WHAT IS ASKED
Translate this sentence from the forum post below about a PySpark filter and a Python UDF into Spanish: "I looked at the SQL section in the ApplicationMaster and I see in 'Optimized Logical Plan' that Filter step and BatchEvalPython got swapped."

READING PASSAGE

-- START --

I'm having some issue with the spark I'm using
I'm trying to read some parquet file apply a filter and then run some python udf.
spark.read.parquet(...).where(
col('col_name_a').isNotNull()
).withColumn(
costly_python_udf("col_name_b").alias("col_b_transform")
)
With just those two steps, the code runs fast (in the sense that I'm action on a partial subset of data given the col_a!=null condition) as I expected. However if I take the dataframe and add more operations to it, processing slows down. It almost feels like the python udf operation and the null check operations got swapped.
I looked at the SQL section in the ApplicationMaster and I see in 'Optimized Logical Plan' that Filter step and BatchEvalPython got swapped.
In the same project, this swap impacted me where I was checking for null string and the loading json and the json load was failing due to the null load error, because guess again, the sequence of filter application and python udf was swapped. Few questions.
I'm currently managing this issue, by inserting cache() step after filter and before the python udf, which seems to be forcing Filter and BatchEvalPython run in the right sequence.
- Why does the Filter gets pushed after the BatchEvalPython. I can't think of any scenario where that would be an optimization. If anything, it should be the other way around.
- Is this is known issue? Is this fixed in future versions?
- Is there a better command than cache to force pyspark to not optimize across before and after the cache call?
spark.version = u'2.1.0'

-- END --

INFORMATION SUPPLIED
-- START --

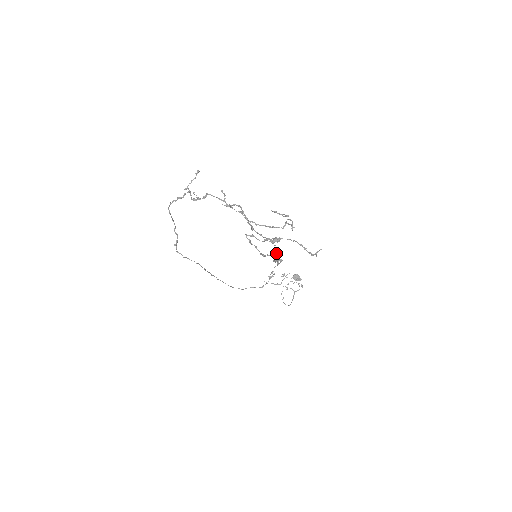
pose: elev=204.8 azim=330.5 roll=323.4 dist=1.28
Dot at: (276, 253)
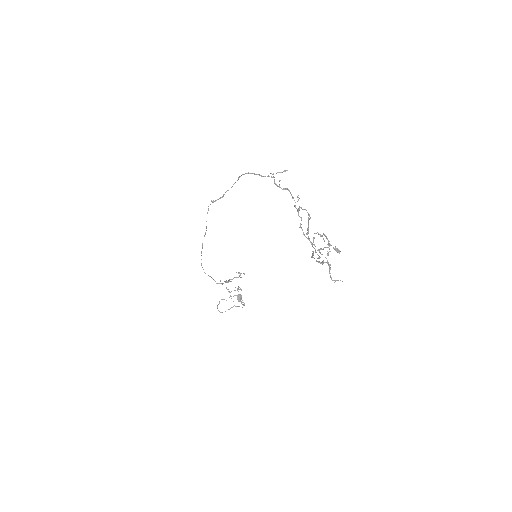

-- END --

RESULT BELOW
Revisé la sección SQL en el ApplicationMaster y veo en 'Optimized Logical Plan' que el paso Filter y BatchEvalPython se intercambiaron.